- Susan Athey, Stanford University
- Peter Bearman, Columbia University
- Karen Cook, Stanford University / RSF trustee
- Paul DiMaggio, New York University
- Liran Einav, Stanford University
- Bruce Kogut, Columbia University
- Bernice Pescosolido, Indiana University
- Matthew Salganik, Princeton University
- Duncan Watts, Microsoft Research
- Lynn Wu, University of Pennsylvania
In June 2015, the Foundation’s trustees approved the creation of a working group in Computational Social Science (CSS) to explore the ways in which RSF might stimulate new research in its core program areas that leverages the strengths of these new data and methods.
The working group, which was officially discontinued in 2018, supported innovative research that brings new forms of data and analysis, as well as new methods, to bear on questions of interest in its core programs in Social Inequality, Behavioral Economics, Future of Work, and Race, Ethnicity and Immigration.
Over the last five decades, survey research, including face-to-face interviews, telephone surveys and internet panels, has provided most of the data for knowledge production in the social sciences.
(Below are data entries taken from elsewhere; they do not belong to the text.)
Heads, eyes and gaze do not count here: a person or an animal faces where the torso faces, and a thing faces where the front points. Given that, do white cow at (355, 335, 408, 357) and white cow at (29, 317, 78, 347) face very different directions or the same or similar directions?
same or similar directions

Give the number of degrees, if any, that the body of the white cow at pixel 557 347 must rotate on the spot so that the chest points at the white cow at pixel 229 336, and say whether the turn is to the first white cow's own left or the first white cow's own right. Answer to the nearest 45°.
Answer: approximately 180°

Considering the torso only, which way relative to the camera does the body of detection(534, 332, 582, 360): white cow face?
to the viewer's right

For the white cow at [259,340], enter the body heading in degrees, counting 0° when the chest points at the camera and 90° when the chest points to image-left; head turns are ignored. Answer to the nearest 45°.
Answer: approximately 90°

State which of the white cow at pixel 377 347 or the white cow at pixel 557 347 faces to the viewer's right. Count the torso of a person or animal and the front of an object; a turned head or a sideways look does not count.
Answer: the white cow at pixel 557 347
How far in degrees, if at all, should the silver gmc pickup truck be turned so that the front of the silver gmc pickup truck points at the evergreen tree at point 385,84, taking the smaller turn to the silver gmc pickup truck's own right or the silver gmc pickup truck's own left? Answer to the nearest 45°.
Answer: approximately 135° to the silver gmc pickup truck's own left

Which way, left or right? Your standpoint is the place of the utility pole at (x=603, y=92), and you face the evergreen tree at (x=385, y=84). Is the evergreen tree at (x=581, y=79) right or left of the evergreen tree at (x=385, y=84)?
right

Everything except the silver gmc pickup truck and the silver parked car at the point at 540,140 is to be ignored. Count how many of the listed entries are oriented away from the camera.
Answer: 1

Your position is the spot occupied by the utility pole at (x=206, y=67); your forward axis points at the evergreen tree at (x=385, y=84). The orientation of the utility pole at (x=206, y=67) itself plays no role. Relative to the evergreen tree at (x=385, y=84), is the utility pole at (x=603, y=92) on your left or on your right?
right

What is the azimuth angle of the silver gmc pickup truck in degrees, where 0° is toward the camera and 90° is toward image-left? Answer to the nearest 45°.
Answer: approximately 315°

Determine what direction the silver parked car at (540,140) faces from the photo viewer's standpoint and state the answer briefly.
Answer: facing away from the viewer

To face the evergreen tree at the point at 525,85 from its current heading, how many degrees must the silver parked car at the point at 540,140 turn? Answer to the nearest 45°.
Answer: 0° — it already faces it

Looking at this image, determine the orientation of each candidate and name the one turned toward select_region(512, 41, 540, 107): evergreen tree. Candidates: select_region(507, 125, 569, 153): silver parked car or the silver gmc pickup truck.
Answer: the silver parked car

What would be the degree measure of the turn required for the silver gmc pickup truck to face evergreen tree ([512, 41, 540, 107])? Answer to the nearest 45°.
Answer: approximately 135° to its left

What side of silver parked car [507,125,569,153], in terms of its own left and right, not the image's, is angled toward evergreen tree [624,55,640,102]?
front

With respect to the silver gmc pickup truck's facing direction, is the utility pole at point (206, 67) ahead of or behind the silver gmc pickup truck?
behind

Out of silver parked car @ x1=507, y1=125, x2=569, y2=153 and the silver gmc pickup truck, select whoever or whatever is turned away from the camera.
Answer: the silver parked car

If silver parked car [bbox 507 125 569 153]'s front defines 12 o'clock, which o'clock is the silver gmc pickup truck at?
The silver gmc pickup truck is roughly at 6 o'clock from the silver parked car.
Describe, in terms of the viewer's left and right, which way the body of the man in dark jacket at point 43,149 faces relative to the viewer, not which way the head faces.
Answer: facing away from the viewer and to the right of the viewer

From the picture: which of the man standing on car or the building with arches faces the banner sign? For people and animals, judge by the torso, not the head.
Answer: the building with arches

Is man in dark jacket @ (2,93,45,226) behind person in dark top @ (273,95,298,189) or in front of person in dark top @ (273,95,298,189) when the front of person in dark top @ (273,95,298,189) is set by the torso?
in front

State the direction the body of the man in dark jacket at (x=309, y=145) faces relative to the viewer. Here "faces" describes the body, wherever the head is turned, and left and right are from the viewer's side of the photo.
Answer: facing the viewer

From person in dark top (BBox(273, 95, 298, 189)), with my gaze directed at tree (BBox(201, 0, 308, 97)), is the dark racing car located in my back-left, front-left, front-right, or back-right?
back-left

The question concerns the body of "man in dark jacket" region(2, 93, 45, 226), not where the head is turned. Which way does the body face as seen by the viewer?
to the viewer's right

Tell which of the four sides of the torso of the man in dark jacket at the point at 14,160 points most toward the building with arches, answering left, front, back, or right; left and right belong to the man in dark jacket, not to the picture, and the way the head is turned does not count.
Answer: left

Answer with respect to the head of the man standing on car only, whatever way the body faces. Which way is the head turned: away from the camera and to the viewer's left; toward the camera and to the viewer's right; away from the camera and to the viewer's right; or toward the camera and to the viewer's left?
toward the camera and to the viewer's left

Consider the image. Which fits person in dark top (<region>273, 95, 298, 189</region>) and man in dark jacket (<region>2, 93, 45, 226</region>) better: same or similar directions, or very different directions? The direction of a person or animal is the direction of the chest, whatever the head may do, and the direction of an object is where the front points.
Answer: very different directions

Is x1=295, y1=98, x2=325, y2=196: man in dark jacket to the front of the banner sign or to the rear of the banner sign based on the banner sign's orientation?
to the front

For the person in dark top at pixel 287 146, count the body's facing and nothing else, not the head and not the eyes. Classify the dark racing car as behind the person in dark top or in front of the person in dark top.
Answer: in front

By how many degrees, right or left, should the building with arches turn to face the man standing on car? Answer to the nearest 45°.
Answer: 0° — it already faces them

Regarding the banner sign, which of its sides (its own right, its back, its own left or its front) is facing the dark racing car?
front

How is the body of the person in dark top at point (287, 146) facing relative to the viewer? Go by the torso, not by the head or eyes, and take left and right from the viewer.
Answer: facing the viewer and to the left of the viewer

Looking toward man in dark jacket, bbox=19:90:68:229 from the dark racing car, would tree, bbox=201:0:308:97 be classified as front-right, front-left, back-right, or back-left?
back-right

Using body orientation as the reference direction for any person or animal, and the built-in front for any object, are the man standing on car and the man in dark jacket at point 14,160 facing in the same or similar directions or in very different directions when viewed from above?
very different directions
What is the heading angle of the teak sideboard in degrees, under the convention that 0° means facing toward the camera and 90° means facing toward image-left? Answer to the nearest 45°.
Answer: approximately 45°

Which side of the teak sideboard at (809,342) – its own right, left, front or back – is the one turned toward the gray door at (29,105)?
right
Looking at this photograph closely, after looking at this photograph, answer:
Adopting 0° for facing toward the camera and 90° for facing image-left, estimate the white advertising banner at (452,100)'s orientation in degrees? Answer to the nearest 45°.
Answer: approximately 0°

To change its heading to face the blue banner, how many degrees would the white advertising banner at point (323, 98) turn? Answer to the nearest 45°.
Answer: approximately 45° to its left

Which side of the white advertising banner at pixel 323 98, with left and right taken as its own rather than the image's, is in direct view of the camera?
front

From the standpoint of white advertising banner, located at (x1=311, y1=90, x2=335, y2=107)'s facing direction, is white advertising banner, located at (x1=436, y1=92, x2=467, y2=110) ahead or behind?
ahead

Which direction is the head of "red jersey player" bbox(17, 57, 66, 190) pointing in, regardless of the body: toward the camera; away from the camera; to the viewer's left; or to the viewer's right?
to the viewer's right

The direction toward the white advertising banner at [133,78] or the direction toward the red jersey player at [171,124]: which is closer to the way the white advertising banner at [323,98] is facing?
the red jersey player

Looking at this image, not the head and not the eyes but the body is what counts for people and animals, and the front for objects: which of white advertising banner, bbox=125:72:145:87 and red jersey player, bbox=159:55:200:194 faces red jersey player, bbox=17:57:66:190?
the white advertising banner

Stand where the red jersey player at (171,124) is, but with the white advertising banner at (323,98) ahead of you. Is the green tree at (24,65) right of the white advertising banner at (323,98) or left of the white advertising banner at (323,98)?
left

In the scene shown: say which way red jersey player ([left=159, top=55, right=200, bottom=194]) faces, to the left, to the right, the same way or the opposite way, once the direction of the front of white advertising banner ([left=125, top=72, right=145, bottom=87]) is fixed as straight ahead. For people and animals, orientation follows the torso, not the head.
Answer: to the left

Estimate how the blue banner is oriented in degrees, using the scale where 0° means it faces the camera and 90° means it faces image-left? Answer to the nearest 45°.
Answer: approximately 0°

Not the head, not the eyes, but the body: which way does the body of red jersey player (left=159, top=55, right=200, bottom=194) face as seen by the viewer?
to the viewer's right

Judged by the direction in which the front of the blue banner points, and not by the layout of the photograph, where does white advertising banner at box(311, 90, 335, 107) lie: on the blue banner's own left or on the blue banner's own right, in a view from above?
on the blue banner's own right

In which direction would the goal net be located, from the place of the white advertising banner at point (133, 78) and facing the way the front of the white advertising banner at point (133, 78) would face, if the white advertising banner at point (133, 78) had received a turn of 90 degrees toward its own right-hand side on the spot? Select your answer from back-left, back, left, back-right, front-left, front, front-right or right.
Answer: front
But declining response rates and the increasing cost of surveys raise questions regarding their long-run sustainability. In addition, research on many topics in the social sciences is hampered by data of insufficient scale and quality.
The emergence of the digital age has rapidly increased access to large and comprehensive data sources such as public and private administrative databases, as well as novel new sources of information such as online transactions, social-media interactions, and internet searches. New computational tools allow for the extraction and coding of text from digital sources. Advances in analytical methods for exploiting and analyzing large amounts of data have also emerged. However, the availability of these new data raises complicated issues regarding access, confidentiality, and privacy.
The study of social mobility is one of many areas where new data have furthered our understanding of the social world. Although survey data have long been used to examine mobility, the data often have limitations including small samples, cross-sectional designs, an inability to link parents with children, and differential attrition. Recent studies have advanced our understanding of social and economic outcomes by analyzing administrative data from tax and social security records.
Chetty, et al. (2014a; 2014b), use tax records to examine intergenerational mobility for recent birth cohorts. Using rank-based measures of mobility, and combining their findings with prior results from other studies, they conclude that social mobility has been essentially stable for birth cohorts from the 1950s to the early 1990s. They also find substantial geographic variation in mobility with some metropolitan areas having much lower rates of mobility than others.
Mitnick and Grusky (2015) also rely on tax data to estimate intergenerational income elasticities (IGEs) for recent birth cohorts, finding that the U.S. is a much less mobile society than has been suggested by many previous studies. Carr and Wiemers (2016) link multiple panels from the Survey of Income and Program Participation with administrative earnings records and find that intragenerational mobility has declined for the most recent birth cohorts, with the greatest decline for those with a college degree.
These examples illustrate how “big data” can expand our understanding of social issues and demonstrate that new data and improved research methods can advance research in the social sciences. Other examples include:
- Advances in text analysis make it possible to analyze large volumes of written material. Enns and colleagues (2016) rely on automated content analysis and other qualitative analysis software to classify all speeches and content inserted into the Congressional Record from 1970 to 2011 to examine the association between political donations and issues raised by members of Congress.
- Price indexes are traditionally constructed using in-person store visits that occur on a regular basis to collect price data for goods and services. The Billion Prices Project (Cavallo and Rigobon, 2016) uses web-scraping technology to collect prices from hundreds of online retailers daily to construct new economic indicators that track the traditional indicators quite well.
- The literature showing an association between race and economic outcomes is extensive, but it is difficult to determine the extent to which these associations are due to racial discrimination or characteristics correlated with race. Doleac and Stein (2013) use online classified advertisements to examine the effect of race on market outcomes and find that black sellers receive fewer and lower offers than white sellers, and that buyer communication with black sellers indicates lower levels of trust.